*Excerpt provided*.
######
The last great stigma of the twentieth century
is the stigma of mental illness.”
– Tipper Gore
One of the roadblocks to recovery for those who suffer from depression is our culture’s tendency to stigmatize depression and other mental health disorders. After my first hospitalization, I remember the dilemma I faced in trying to explain my three-day absence to my employer. If I told the truth—that I was being treated for anxiety and depression—I stood a good chance of losing my job. Instead, I reported that I had been treated for insomnia at a sleep clinic. In another instance, a client of mine who worked as a nurse was petrified of telling her colleagues that she dealt with depression, but when she shared her diagnosis of cancer, they showered her with with love and support.
######
Records from a data source

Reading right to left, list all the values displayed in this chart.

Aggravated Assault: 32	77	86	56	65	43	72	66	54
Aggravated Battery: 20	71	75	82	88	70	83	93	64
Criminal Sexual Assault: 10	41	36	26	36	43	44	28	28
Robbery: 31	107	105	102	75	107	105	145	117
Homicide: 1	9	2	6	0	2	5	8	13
######
*Exercise*.
Reproduce the passage about the stigma of depression between "The last great" and "love and support.", inclusive.

*Expected answer*.
The last great stigma of the twentieth century
is the stigma of mental illness.”
– Tipper Gore
One of the roadblocks to recovery for those who suffer from depression is our culture’s tendency to stigmatize depression and other mental health disorders. After my first hospitalization, I remember the dilemma I faced in trying to explain my three-day absence to my employer. If I told the truth—that I was being treated for anxiety and depression—I stood a good chance of losing my job. Instead, I reported that I had been treated for insomnia at a sleep clinic. In another instance, a client of mine who worked as a nurse was petrified of telling her colleagues that she dealt with depression, but when she shared her diagnosis of cancer, they showered her with with love and support.